Ah, summertime. Hopefully for most of us, the office starts to relax a little bit, and we can take some time off and enjoy the weather. Unfortunately for this summer, the weather has been a little more intense than I remember. Here in Washington DC, this summer has been H.O.T. HOT! And while I usually enjoy a good thunderstorm every once and a while (great for napping!), I can’t say I’ve cared for the crazy storms we’ve had.
That’s because a few weeks ago, we experienced some violent storms that left many thousands of houses in the Virginia/DC/Baltimore area without power.
What I found interesting was how my roommates and I reacted when lights went out. Instead of calling our local utility first, we all reached for our smart phones and we turned to twitter to see how far spread this problem was. Once we figured out how large the problem was, we periodically checked various sources for updates and looked up what we should do to deal with the situation.
Luckily, my roommates and I only had to play a few games of monopoly via candlelight because power came back on after two days. My mom and many other residents in the area weren’t so lucky. But whether we were stuck without power for a few hours or a few days, most of us had the same questions on our minds. Who else lost power? When will the power come back on? How am I going to survive without air conditioning? Should I eat all of the ice cream in my freezer before it melts????
If you boil down these questions, all I was searching for was a few basic information needs: the scope of the problem and how to cope.
For our members in the utilities space, blackouts and power outages pose a major communications challenge. Nobody said communicating to people who really dislike your company at the moment was easy. Here are a few tips that could help during the next power outage:
- Don’t leave your customers in the dark (pun very much intended)

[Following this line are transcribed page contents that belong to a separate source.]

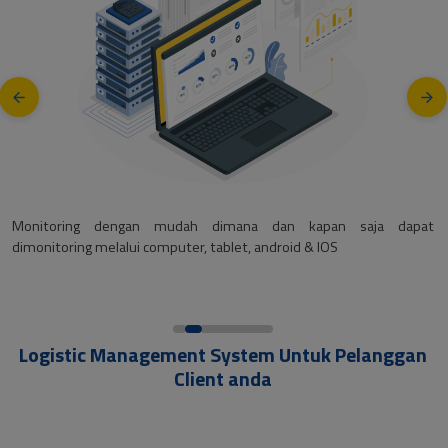
pat
Monitoring penjualan setiap customer.
Logistic Management System Untuk Pelanggan
Client anda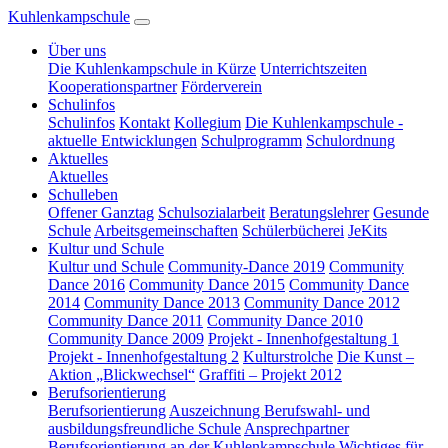
Kuhlenkampschule
Über uns
Die Kuhlenkampschule in Kürze
Unterrichtszeiten
Kooperationspartner
Förderverein
Schulinfos
Schulinfos
Kontakt
Kollegium
Die Kuhlenkampschule -
aktuelle Entwicklungen
Schulprogramm
Schulordnung
Aktuelles
Aktuelles
Schulleben
Offener Ganztag
Schulsozialarbeit
Beratungslehrer
Gesunde
Schule
Arbeitsgemeinschaften
Schülerbücherei
JeKits
Kultur und Schule
Kultur und Schule
Community-Dance 2019
Community
Dance 2016
Community Dance 2015
Community Dance
2014
Community Dance 2013
Community Dance 2012
Community Dance 2011
Community Dance 2010
Community Dance 2009
Projekt - Innenhofgestaltung 1
Projekt - Innenhofgestaltung 2
Kulturstrolche
Die Kunst –
Aktion „Blickwechsel“
Graffiti – Projekt 2012
Berufsorientierung
Berufsorientierung
Auszeichnung Berufswahl- und
ausbildungsfreundliche Schule
Ansprechpartner
Berufsorientierung an der Kuhlenkampschule
Wichtiges für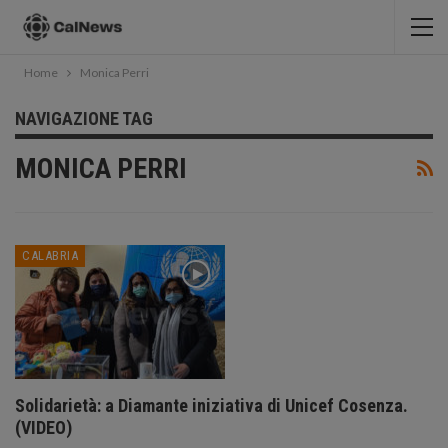
Home
Monica Perri
NAVIGAZIONE TAG
MONICA PERRI
CALABRIA
Solidarietà: a Diamante iniziativa di Unicef Cosenza.
(VIDEO)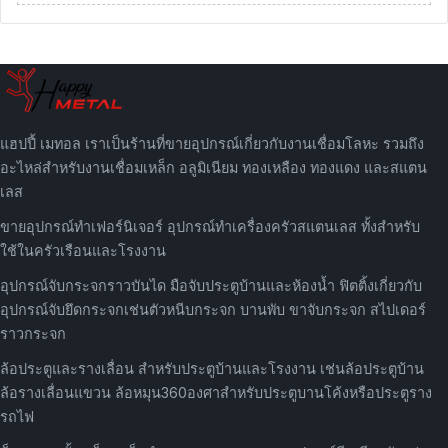
แฮปปี้ เมทอล เราเป็นร้านที่ขายอุปกรณ์เกี่ยวกับงานเชื่อมโลหะ รวมถึง
อะไหล่สำหรับงานเชื่อมเหล็ก อลูมิเนียม ทองเหลือง ทองแดง และสแตน
เลส
ขายอุปกรณ์ทำเฟอร์นิเจอร์ อุปกรณ์ทำเครื่องครัวสแตนเลส ทั้งสำหรับ
ใช้ในครัวเรือนและโรงงาน
อุปกรณ์จับกระจกราวบันได มือจับประตูบ้านและห้องน้ำ ฟิตติ้งเกี่ยวกับ
อุปกรณ์จับยึดกระจกเช่นตัวหนีบกระจก บานพับ ขาจับกระจก สไปเดอร์
ราวกระจก
ล้อประตูและรางเลื่อน สำหรับประตูบ้านและโรงงาน เช่นล้อประตูบ้าน
ล้อรางเลื่อนแขวน ล้อหมุน360องศาสำหรับประตูบานโค้งหรือประตูราง
รถไฟ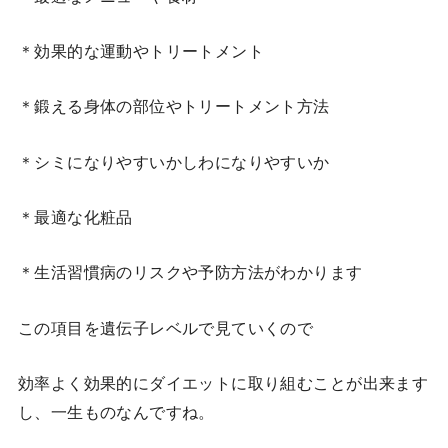
＊効果的な運動やトリートメント
＊鍛える身体の部位やトリートメント方法
＊シミになりやすいかしわになりやすいか
＊最適な化粧品
＊生活習慣病のリスクや予防方法がわかります
この項目を遺伝子レベルで見ていくので
効率よく効果的にダイエットに取り組むことが出来ます
し、一生ものなんですね。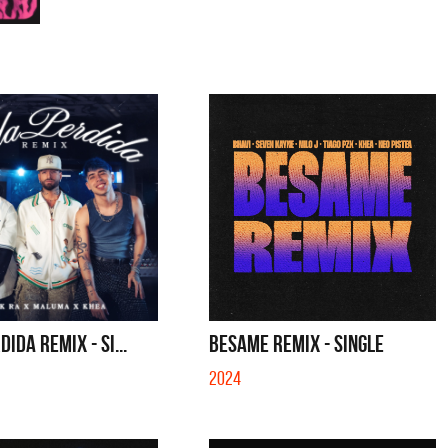
IDA REMIX - SI...
BESAME REMIX - SINGLE
2024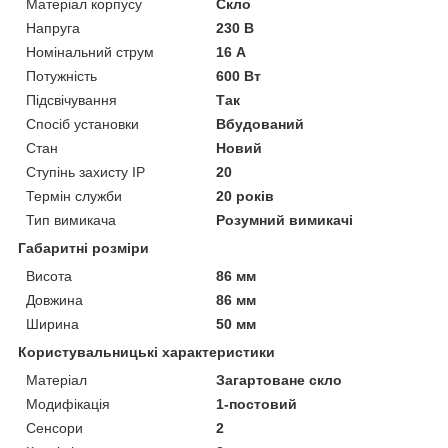
Матеріал корпусу
Скло
Напруга
230 В
Номінальний струм
16 А
Потужність
600 Вт
Підсвічування
Так
Спосіб установки
Вбудований
Стан
Новий
Ступінь захисту IP
20
Термін служби
20 років
Тип вимикача
Розумний вимикачі
Габаритні розміри
Висота
86 мм
Довжина
86 мм
Ширина
50 мм
Користувальницькі характеристики
Матеріал
Загартоване скло
Модифікація
1-постовий
Сенсори
2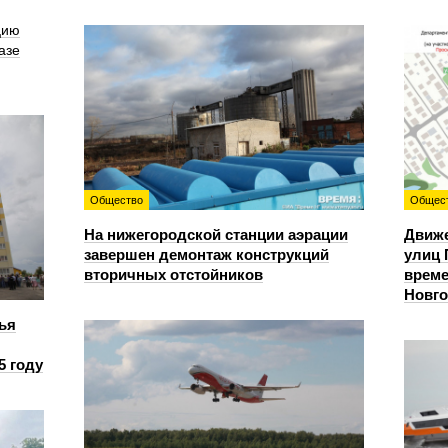
цию
азе
Общество
Общес
На нижегородской станции аэрации
Движе
завершен демонтаж конструкций
улиц 
вторичных отстойников
време
Новг
ья
5 году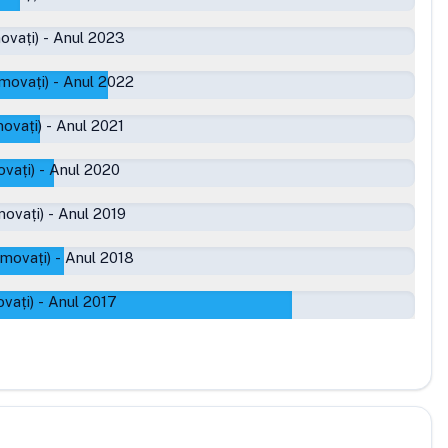
ovați)
-
Anul 2023
movați)
-
Anul 2022
ovați)
-
Anul 2021
vați)
-
Anul 2020
movați)
-
Anul 2019
omovați)
-
Anul 2018
vați)
-
Anul 2017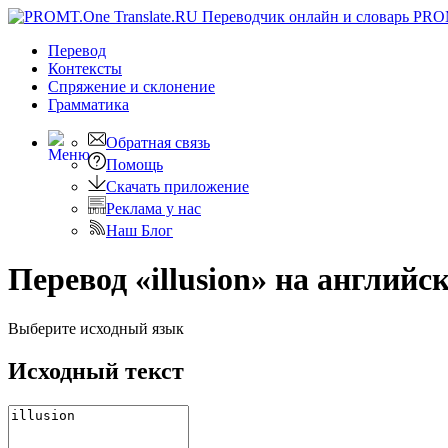
PRO
Перевод
Контексты
Спряжение
и склонение
Грамматика
Обратная связь
Помощь
Скачать приложение
Реклама у нас
Наш Блог
Перевод «illusion» на английс
Выберите исходный язык
Исходный текст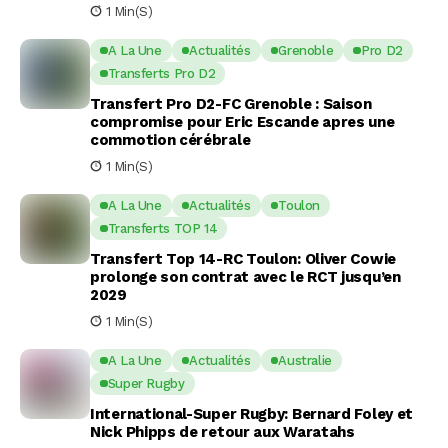
1 Min(s)
A La Une
Actualités
Grenoble
Pro D2
Transferts Pro D2
Transfert Pro D2-FC Grenoble : Saison
compromise pour Eric Escande apres une
commotion cérébrale
1 Min(s)
A La Une
Actualités
Toulon
Transferts TOP 14
Transfert Top 14-RC Toulon: Oliver Cowie
prolonge son contrat avec le RCT jusqu’en
2029
1 Min(s)
A La Une
Actualités
Australie
Super Rugby
International-Super Rugby: Bernard Foley et
Nick Phipps de retour aux Waratahs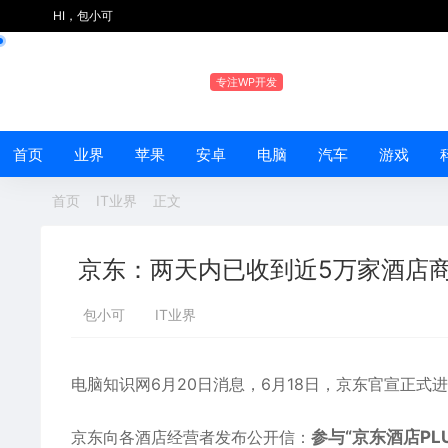
HI，包小可
专注WP开发
首页
业界
苹果
安卓
电脑
汽车
游戏
首页
IT业界
正文
京东：两天内已收到近5万家酒店
包小可
IT业界
电脑知识网6月20日消息，6月18日，
京东
官宣正式进
京东向各酒店经营者发布公开信：
参与“京东酒店PL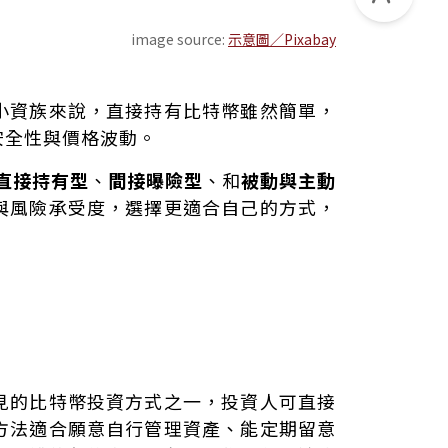
image source:
示意圖／Pixabay
小資族來說，直接持有比特幣雖然簡單，
安全性與價格波動。
直接持有型
、
間接曝險型
、和
被動與主動
與風險承受度，選擇更適合自己的方式，
見的比特幣投資方式之一，投資人可直接
方法適合願意自行管理資產、能定期留意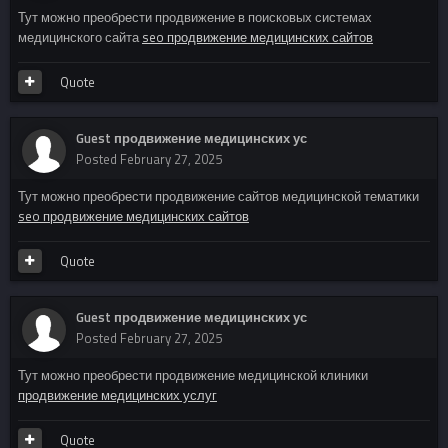
Тут можно преобрести продвижение в поисковых системах
медицинского сайта
seo продвижение медицинских сайтов
Quote
Guest продвижение медицинских ус
Posted
February 27, 2025
Тут можно преобрести продвижение сайтов медицинской тематики
seo продвижение медицинских сайтов
Quote
Guest продвижение медицинских ус
Posted
February 27, 2025
Тут можно преобрести продвижение медицинской клиники
продвижение медицинских услуг
Quote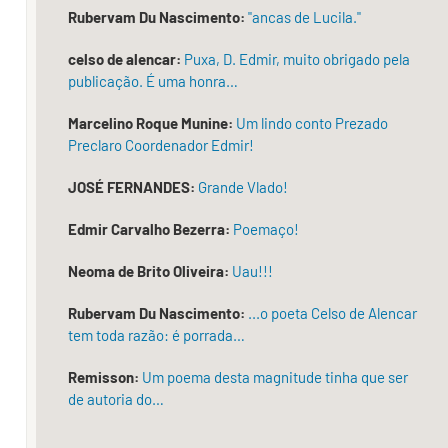
Rubervam Du Nascimento:
"ancas de Lucila."
como
figura
celso de alencar:
Puxa, D. Edmir, muito obrigado pela
publicação. É uma honra…
em
qualquer
Marcelino Roque Munine:
Um lindo conto Prezado
dicionário,
Preclaro Coordenador Edmir!
de
JOSÉ FERNANDES:
Grande Vlado!
modo
Edmir Carvalho Bezerra:
Poemaço!
que
associar-
Neoma de Brito Oliveira:
Uau!!!
lhe
Rubervam Du Nascimento:
...o poeta Celso de Alencar
o
tem toda razão: é porrada…
adjetivo
Remisson:
Um poema desta magnitude tinha que ser
“artística”
de autoria do…
seria
uma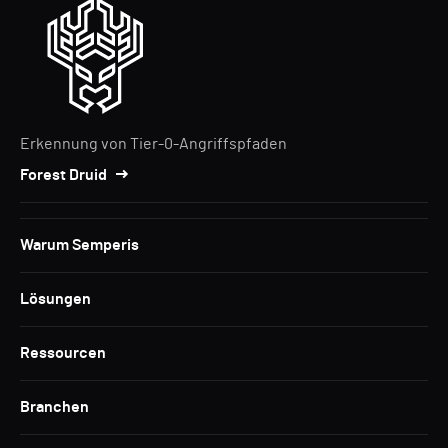
Erkennung von Tier-0-Angriffspfaden
Forest Druid
Warum Semperis
Lösungen
Ressourcen
Branchen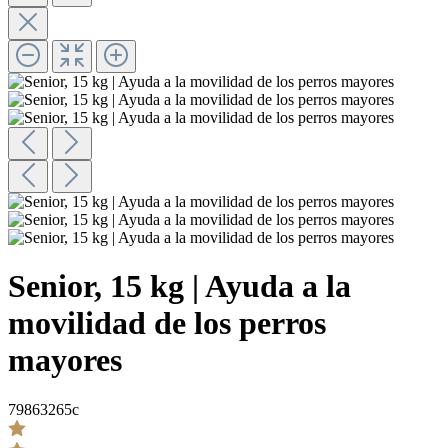
Senior, 15 kg | Ayuda a la
movilidad de los perros
mayores
79863265c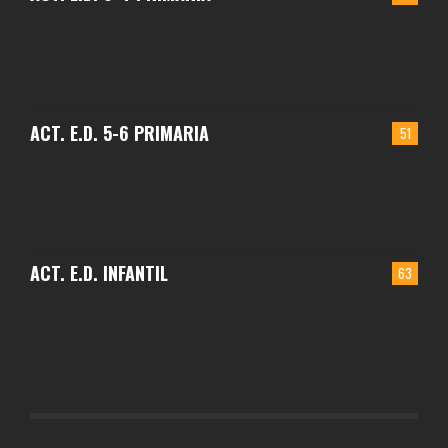
ACT. E.D. 5-6 PRIMARIA
51
ACT. E.D. INFANTIL
63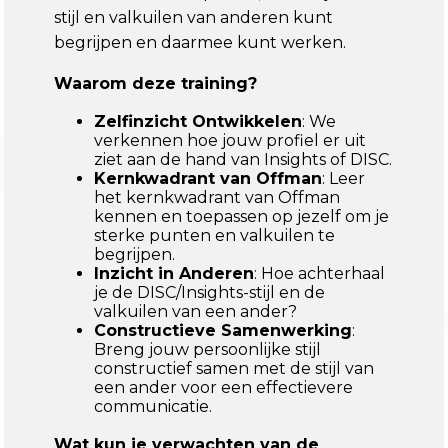
stijl en valkuilen van anderen kunt
begrijpen en daarmee kunt werken.
Waarom deze training?
Zelfinzicht Ontwikkelen
: We
verkennen hoe jouw profiel er uit
ziet aan de hand van Insights of DISC.
Kernkwadrant van Offman
: Leer
het kernkwadrant van Offman
kennen en toepassen op jezelf om je
sterke punten en valkuilen te
begrijpen.
Inzicht in Anderen
: Hoe achterhaal
je de DISC/Insights-stijl en de
valkuilen van een ander?
Constructieve Samenwerking
:
Breng jouw persoonlijke stijl
constructief samen met de stijl van
een ander voor een effectievere
communicatie.
Wat kun je verwachten van de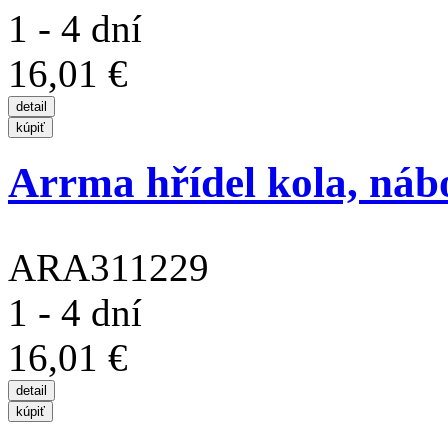
1 - 4 dní
16,01 €
Arrma hřídel kola, ná
ARA311229
1 - 4 dní
16,01 €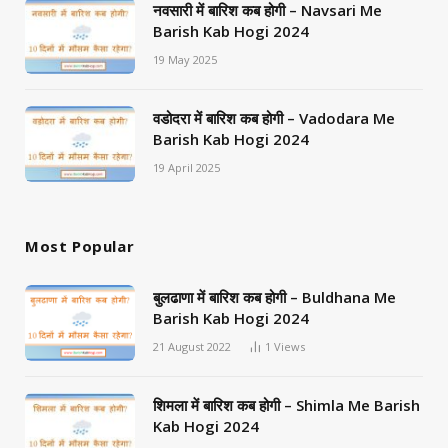
नवसारी में बारिश कब होगी – Navsari Me
Barish Kab Hogi 2024
19 May 2025
वडोदरा में बारिश कब होगी – Vadodara Me
Barish Kab Hogi 2024
19 April 2025
Most Popular
बुलढाणा में बारिश कब होगी – Buldhana Me
Barish Kab Hogi 2024
21 August 2022
1
Views
शिमला में बारिश कब होगी – Shimla Me Barish
Kab Hogi 2024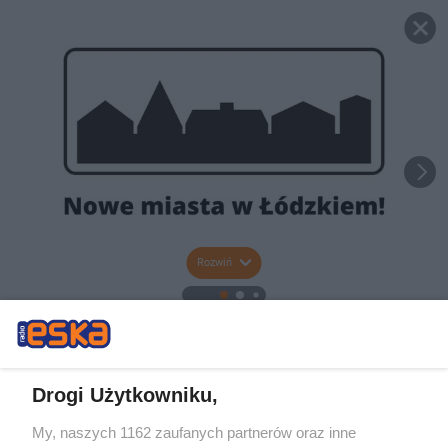
Rozwiń
Drogi Użytkowniku,
My, naszych 1162 zaufanych partnerów oraz inne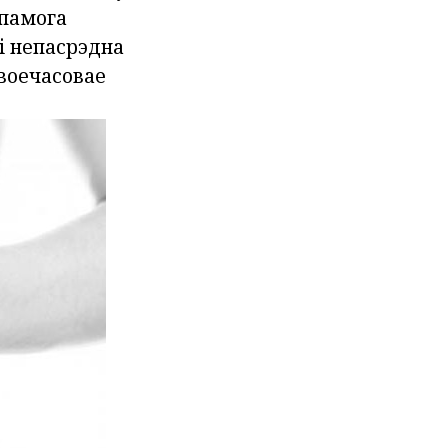
апамога
 і непасрэдна
воечасовае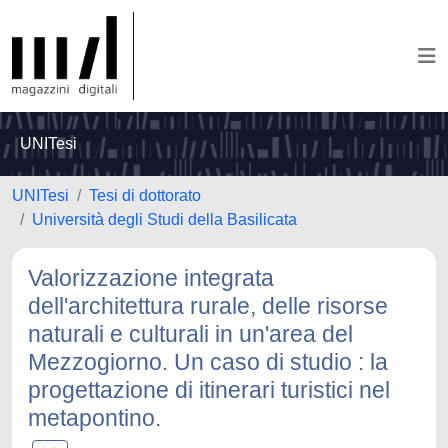
UNITesi
UNITesi
Tesi di dottorato
Università degli Studi della Basilicata
Valorizzazione integrata
dell'architettura rurale, delle risorse
naturali e culturali in un'area del
Mezzogiorno. Un caso di studio : la
progettazione di itinerari turistici nel
metapontino.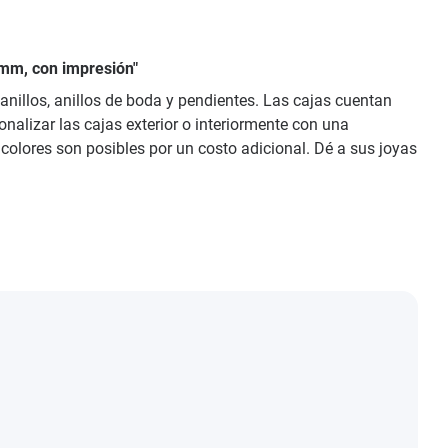
 mm, con impresión"
illos, anillos de boda y pendientes. Las cajas cuentan
alizar las cajas exterior o interiormente con una
ticolores son posibles por un costo adicional. Dé a sus joyas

This step is table stakes during any crisis. Stakeholders demand instant information from you so you need to make sure you communicate regularly and quickly. Often, this is simply letting your stakeholders know you are aware of the situation and you are doing everything you can to resolve it. Stay ahead of developments and provide timelines whenever possible. If the problem will take longer to fix than expected, let your customers know why.
- Understand how your customers find information
The biggest takeaway here from my experience is that a major chunk of your customer base won’t turn immediately to your company for information. Furthermore, they may look to non-obvious sources of information to find answers.
CEC members: see how Southwest found those non-obvious places their stakeholders were active.
- Help customers deal with the situation
After we knew our power wasn’t coming back any time soon, we found ourselves asking, “Well …what should we do now to make sure we’ll be OK without power?” Provide customers practical information on riding out a power outage. Should we keep our refrigerator closed so the food doesn’t spoil? Should we unplug electronics so they don’t fry when the power comes back on? Include the basics, but also teach customers something they didn’t know was important to do.
For our utility members out there, what works for you when there are power outages for your customers? Has anyone done anything creative?